Third anniversary: if you blog long enough….
…you find you’ve written about almost everything.
Now that I’m somewhere around my third anniversary of active blogging (yikes! gadzooks! arghhh!) I have to say I never expected to still be doing this at this point. But I continue to enjoy it, and as long as that’s true, I plan to keep on keeping on.
One of the added benefits of lengthy and daily blogging is that, after so long a time, I find I’ve blogged on an amazing number of topics. Often, even I forget how many. I’ve probably duplicated myself more than a few times without even realizing it, since certain themes keep popping up with great insistence.
Sometimes, though, I find myself writing about something—or thinking of writing about something—and it begins to ring a faint and distant bell. If I do a search on the blog I discover that yes, I’ve passed this way before. That means I don’t have to start from scratch every time I have a thought; I can just link to a blast from the past in my archives.
And speaking of archives, have you strolled around there? One of the advantages of this newer blog format over my original home on Blogger is that I can group posts by category now.
Simply fascinated by my views on poetry (and who among you could fail to be)? Well, there’s plenty more where that came from. Want to know everything I’ve ever said about war and peace? Why just settle down and browse. Make sure you’re in a comfortable chair.
Two caveats: I still haven’t categorized all of my posts, as you’ll observe if you take a look at the bulging “uncategorized” category on the right sidebar. Also, when I moved to this new site nearly a year ago, I used a program to import my old posts along with their manifold comments. Unfortunately, there was a glitch that reversed the order of the comments, so that in all of those older posts the most recent comments now appear on top and the oldest ones on the bottom.
That means the conversations in the old comment sections make no sense if read them the conventional way, from top to bottom. But you can fix that by going in the opposite direction, bottom to top. And ignore the time stamps; they’re all the same, and reflect the day they were imported to the new blog.

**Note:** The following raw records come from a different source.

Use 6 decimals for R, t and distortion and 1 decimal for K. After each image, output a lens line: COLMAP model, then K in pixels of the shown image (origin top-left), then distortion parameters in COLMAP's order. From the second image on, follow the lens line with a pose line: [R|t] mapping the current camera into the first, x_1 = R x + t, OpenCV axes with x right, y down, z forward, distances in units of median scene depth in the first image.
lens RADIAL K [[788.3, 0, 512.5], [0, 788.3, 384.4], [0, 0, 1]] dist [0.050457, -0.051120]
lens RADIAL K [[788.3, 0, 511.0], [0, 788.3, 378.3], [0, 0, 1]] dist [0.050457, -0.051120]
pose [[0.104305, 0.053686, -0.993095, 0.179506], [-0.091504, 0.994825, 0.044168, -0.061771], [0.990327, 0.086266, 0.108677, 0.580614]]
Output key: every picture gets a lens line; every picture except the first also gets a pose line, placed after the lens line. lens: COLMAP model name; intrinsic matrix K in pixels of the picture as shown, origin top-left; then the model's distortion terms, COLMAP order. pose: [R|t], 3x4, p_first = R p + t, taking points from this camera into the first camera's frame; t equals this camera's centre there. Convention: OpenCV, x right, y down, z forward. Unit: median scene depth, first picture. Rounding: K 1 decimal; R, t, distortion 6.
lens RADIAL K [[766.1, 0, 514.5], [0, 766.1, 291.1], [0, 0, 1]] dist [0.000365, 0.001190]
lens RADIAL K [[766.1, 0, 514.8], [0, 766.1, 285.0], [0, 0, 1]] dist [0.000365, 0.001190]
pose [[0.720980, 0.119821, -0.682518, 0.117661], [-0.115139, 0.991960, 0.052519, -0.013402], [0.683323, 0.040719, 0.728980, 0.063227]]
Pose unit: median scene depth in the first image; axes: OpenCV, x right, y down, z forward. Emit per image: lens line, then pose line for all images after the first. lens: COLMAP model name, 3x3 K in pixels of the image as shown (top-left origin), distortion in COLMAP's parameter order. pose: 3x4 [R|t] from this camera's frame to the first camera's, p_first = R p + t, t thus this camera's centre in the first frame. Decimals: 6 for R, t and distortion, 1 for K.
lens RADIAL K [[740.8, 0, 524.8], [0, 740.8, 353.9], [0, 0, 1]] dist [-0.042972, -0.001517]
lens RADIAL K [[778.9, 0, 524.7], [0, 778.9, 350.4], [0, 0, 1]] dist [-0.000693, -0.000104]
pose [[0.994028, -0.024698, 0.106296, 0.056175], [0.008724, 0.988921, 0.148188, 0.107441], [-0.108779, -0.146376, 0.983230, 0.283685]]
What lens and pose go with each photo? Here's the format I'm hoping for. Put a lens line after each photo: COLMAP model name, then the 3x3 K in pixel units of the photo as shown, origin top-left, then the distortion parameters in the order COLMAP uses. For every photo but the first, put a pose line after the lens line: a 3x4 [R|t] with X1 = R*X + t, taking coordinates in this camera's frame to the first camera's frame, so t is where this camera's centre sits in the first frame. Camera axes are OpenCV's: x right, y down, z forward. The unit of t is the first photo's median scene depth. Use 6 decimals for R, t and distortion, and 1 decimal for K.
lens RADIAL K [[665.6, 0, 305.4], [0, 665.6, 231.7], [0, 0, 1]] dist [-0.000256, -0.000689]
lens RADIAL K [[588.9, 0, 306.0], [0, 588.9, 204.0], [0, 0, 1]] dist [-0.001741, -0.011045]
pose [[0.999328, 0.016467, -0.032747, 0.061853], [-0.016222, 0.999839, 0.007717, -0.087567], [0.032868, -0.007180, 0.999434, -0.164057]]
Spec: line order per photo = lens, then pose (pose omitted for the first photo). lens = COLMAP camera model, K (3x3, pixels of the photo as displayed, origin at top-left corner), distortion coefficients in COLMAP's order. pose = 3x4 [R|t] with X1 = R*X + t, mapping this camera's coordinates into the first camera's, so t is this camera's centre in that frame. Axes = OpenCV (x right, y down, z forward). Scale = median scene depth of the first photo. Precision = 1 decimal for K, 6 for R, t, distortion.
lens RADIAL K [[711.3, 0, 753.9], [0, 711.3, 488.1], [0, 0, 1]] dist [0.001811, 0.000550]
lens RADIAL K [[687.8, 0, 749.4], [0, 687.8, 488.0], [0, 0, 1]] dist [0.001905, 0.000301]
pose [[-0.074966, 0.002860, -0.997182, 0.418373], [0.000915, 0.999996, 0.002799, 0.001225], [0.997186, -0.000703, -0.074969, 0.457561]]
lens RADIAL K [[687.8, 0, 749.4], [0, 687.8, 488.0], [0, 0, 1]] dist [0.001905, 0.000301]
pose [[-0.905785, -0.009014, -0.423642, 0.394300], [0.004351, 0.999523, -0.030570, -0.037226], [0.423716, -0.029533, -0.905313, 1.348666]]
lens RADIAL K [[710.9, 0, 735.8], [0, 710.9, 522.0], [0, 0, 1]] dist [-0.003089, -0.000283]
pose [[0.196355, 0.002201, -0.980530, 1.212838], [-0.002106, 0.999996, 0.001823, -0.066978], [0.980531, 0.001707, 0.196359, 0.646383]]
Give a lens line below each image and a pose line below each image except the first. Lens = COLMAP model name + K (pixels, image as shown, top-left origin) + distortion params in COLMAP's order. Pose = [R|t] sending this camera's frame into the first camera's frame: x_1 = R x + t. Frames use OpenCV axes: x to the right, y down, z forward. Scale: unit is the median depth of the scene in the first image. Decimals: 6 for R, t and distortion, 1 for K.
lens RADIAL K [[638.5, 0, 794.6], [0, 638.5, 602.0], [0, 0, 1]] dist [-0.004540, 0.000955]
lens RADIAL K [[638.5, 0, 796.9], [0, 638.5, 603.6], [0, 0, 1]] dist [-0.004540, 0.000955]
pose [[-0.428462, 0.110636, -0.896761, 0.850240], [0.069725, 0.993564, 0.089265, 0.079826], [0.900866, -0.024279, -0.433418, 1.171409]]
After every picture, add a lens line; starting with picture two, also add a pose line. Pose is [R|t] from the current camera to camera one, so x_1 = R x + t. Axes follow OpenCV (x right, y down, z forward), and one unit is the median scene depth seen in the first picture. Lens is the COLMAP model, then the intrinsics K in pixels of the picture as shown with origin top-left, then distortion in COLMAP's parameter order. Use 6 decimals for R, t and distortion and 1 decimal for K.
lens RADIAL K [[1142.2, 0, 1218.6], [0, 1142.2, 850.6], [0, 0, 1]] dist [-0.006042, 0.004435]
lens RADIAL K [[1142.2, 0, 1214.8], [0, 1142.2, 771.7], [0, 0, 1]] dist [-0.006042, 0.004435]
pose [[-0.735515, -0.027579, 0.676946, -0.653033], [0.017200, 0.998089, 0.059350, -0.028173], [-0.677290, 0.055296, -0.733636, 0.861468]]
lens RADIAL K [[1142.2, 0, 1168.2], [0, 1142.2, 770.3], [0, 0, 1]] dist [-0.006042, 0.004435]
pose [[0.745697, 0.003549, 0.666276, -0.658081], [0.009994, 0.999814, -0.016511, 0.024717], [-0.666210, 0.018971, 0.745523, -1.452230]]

Blogging’s hard work, but it has given me more rewards than I ever conceived it would when I took the first tentative steps to write my letter to the world. Fortunately, the world has written back, and most of that reply has been good.
Well congrats, and thanks for the virtual chocolate. Having recently completed my first year blogging, your perspective is appreciated. Happy V-Day, too!
Congratulations on the third anniversary. As long as you keep writing your thoughts for me to read , I’ll keep reading them.
Gadzooks?Can Egad be far behind?
What? WHAT? I’m sorry Neo, but I just don’t understand what you mean.
Could you say that again, please.
Congratulations, Neo….I enjoy your blog very much.
Thanks you.
Here’s a topic to work into a cool posting, neo: the relationship between religion and science. How the scientific method relies on an objective approach to measure, calculate, and describe the universe — while religious methods are more subjective, relying on varying notions of authority. Discuss the two magisterums, as each realm is separate, and the false notion that they can never be in conflict. Discuss how radical theism hates science but needs what science produces when science is in tune with manifesting canonical prophecy, as in how nuclear weaponry is good to obtain as a means to end the world or utterly destroy the enemy’s of God, yet how the same magisteria loathes science when it relegates canonical dogmas to what religion, and thus zealots, can always turn to in holy books to give credence for Inquisitions or Jihads, like how giving blood, treating or curing diseases and alleving hunger relegates the judgment of the divine to the hands of the secular world, that the science of plate tectonics and meteorology to explain natural disasters relegates the awe of the divine the same way, how this magisteria is the source of evil, as history has demonstrated, justifying the credulity and the vice of trust and faith to prepare entire populations for totalitarianism, slavery, genocide, racism, and subjugation of women, non-believers, and sinners. Not that religion can or should be done away with, but to recognize that the human species and our practiced superstitions show that we are evolving, and that we have come some way from the infancy of our species, that religion is man-made and specifically MAN made, that we are not as far along as we wish we were, and that if we can embrace the hope of reason, to our credit of which we can at least imagine, which may teach us how to care for and respect the precious and temporal miracle of intelligent life, and to rely on all that we really have — the inner force that we are self-governing, self-reliant, self-responsible and innately compassionate and moral … how religion subjugates that idea and how science uplifts that idea.
Congrats on your 3rd Anniversary! I’m sure blogging is very hard work, and you’ve been doing it admirably.
Mostly, thanks for saying all the things I’d love to say to my liberal friends (i.e., all of them) but am afraid to…
The key is to enjoy what you do, blogs serve a most vital function, a tool for social interaction, as much a personal voice, as an aggregator of opinion, sometimes not to ones liking, but it’s very clear that you do enjoy it, no surprise there.
Congratulations on the third anniversary!